Auker’s racing prowess made it all that more shocking when his own plans to keep riding well into his 60s nearly came to an abrupt end.
On that fateful day in November of 2010, Auker was out riding about a block from his home in the hills of Southwest Portland when he had a stroke. Rushed to OHSU, Auker was placed in the ICU. He had lost movement on his right side and he had bleeding in his brain. Friends and family prepared for the worst.
“I went and saw him in the hospital,” recalled Knudsen, “And thought I’d never see the man again.”

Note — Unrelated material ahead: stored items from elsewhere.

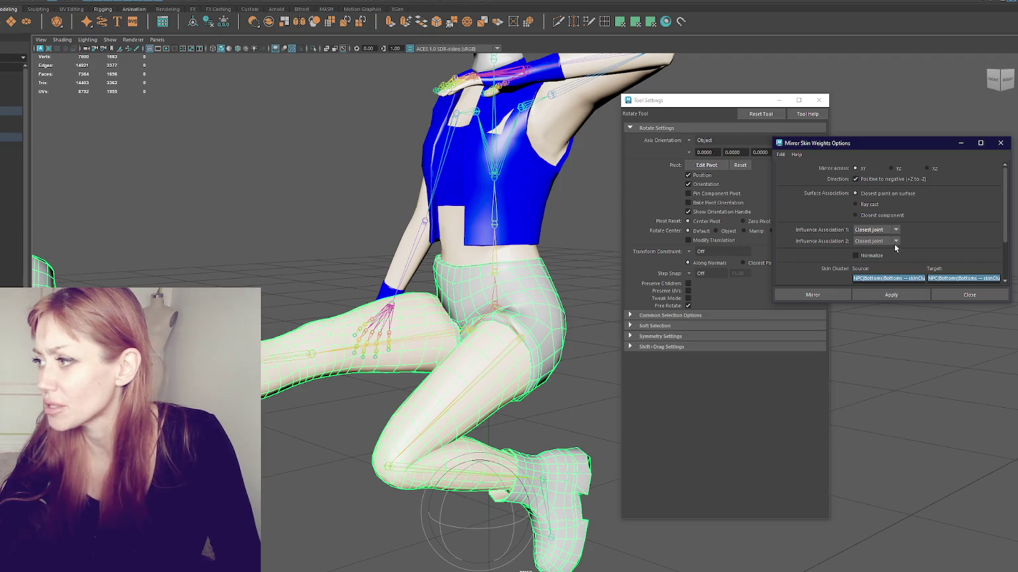
pyautogui.click(877, 296)
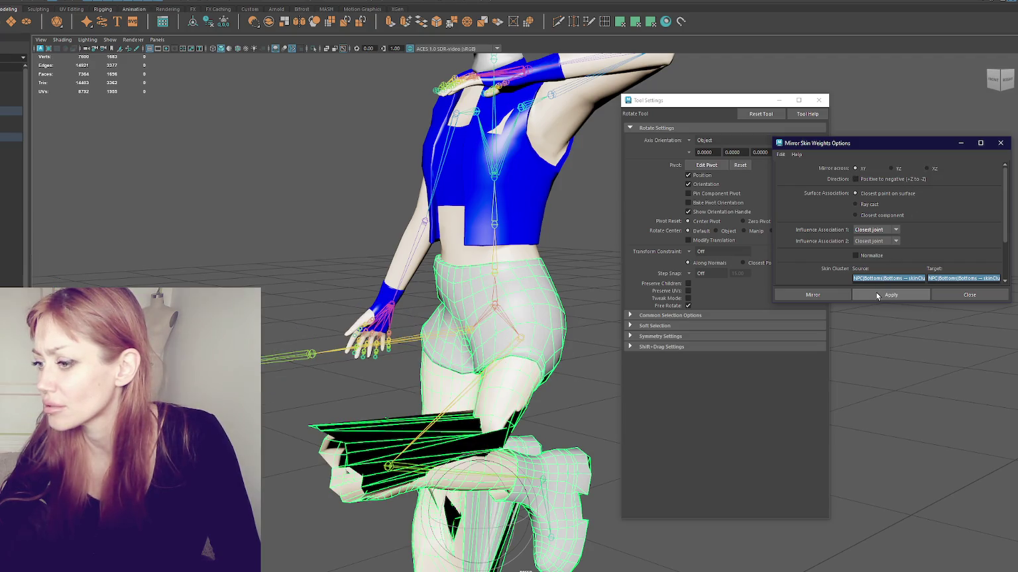
# - Bend a leg joint to check how the re-mirrored shorts deform
pyautogui.moveTo(500, 297)
pyautogui.keyDown('alt'); pyautogui.mouseDown()
pyautogui.moveTo(387, 250)
pyautogui.moveTo(308, 249)
pyautogui.mouseUp(); pyautogui.keyUp('alt')
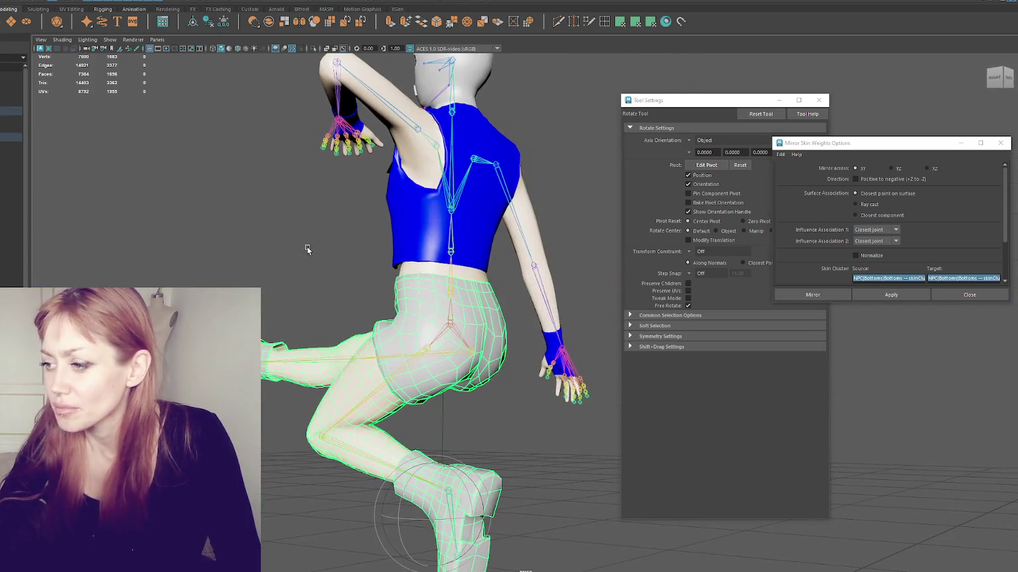
pyautogui.click(418, 355)
pyautogui.moveTo(424, 361)
pyautogui.mouseDown()
pyautogui.moveTo(464, 381)
pyautogui.moveTo(532, 378)
pyautogui.moveTo(541, 391)
pyautogui.moveTo(526, 420)
pyautogui.mouseUp()
pyautogui.keyDown('alt'); pyautogui.moveTo(527, 420); pyautogui.dragTo(463, 250, button='middle'); pyautogui.keyUp('alt')
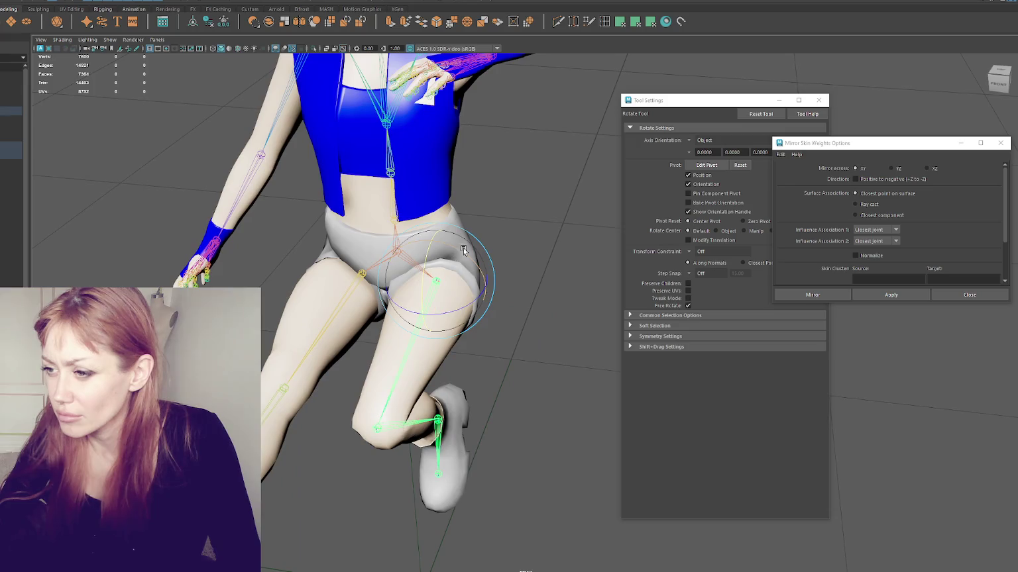
pyautogui.click(10, 0)
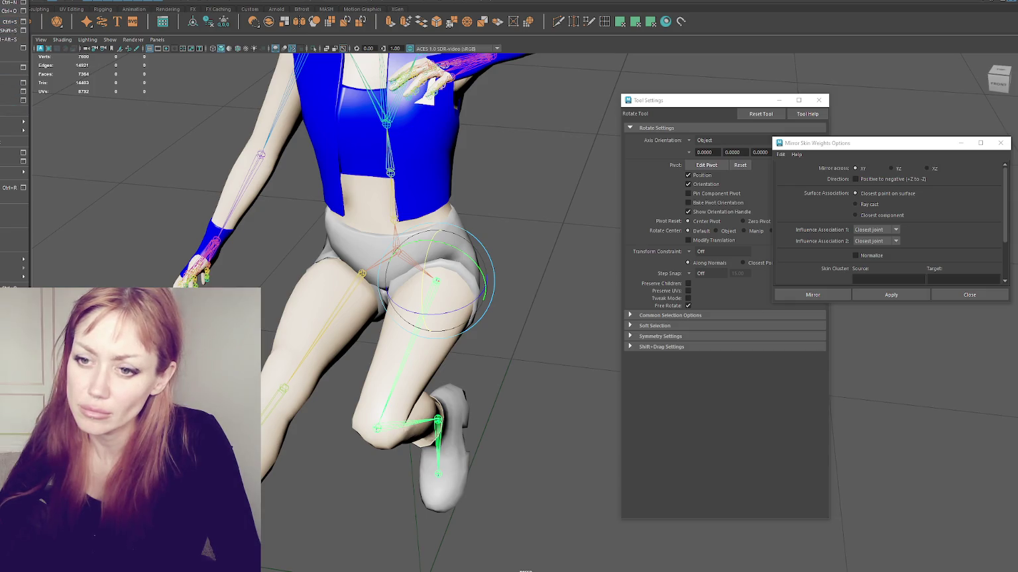
pyautogui.click(13, 11)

Thankfully, Auker got better. Maybe it was his excellent physical shape, or maybe it was just his dogged determination to get back on the bike. Just a few months after his stroke, David’s wife Sarah (they’ve been together over 40 years) says he woke up one day and said, “I should go ride my bike.”
So he did.
Last night Auker was eager to tell me that he’s now riding 30-40 miles every day. Sarah says at first she would ride with him because his short-term memory is so faint that he would get lost even on roads he’s pedaled for decades. Now she rides the first few miles and then sets him off on his own. But still, “He takes the exact same route every time,” Sarah says, “Because he knows he’ll get lost if he doesn’t.”
a long time ago.
If you think Auker was just a bike racer, you should talk to Danny Knudsen.
Knudsen, a fit 42-year old with thick white hair who currently coaches the BicycleAttorney.com Cycling Team, calls Auker his mentor. “He really took me under his wing,” recalled Knudsen as Auker looked on, “He’s had a huge impact on my life.”
From how to pack his race-day gear bag, to using mind games as a way to vanquish stronger riders, to using mint-flavored dental floss to sew up flattened tubulars (the mint was for good luck), Knudsen said, “I couldn’t run my team without everything he’s taught me.”
Auker’s influence has been felt in other places as well.
He rode fixed geared bikes and led the local Sunday Fixie Ride long before the bikes became an urban phenomenon (he’s even mentioned in this 2005 AP story: Fixed-gear bikes now all the rage).
At his birthday gathering last night, Auker’s family and friends gathered around to count their blessings and share stories. I didn’t talk at length with Auker (he’s not exactly chatty these days, especially with someone like me who he’s only met a few times over the years); but I could tell he was feeling well and that he was especially happy to be riding again.
For such a competitive person like David, I can only imagine how hard it is to not feel like you can ride as far, as hard, and as often as you’d like. When the topic of his racing came up, David felt like he had to defend the fact that he wasn’t going to ever do it again. “I’ve done that,” he said with a tiny smile, “I’m not sure if it means I’m getting old or just moving on to other things.”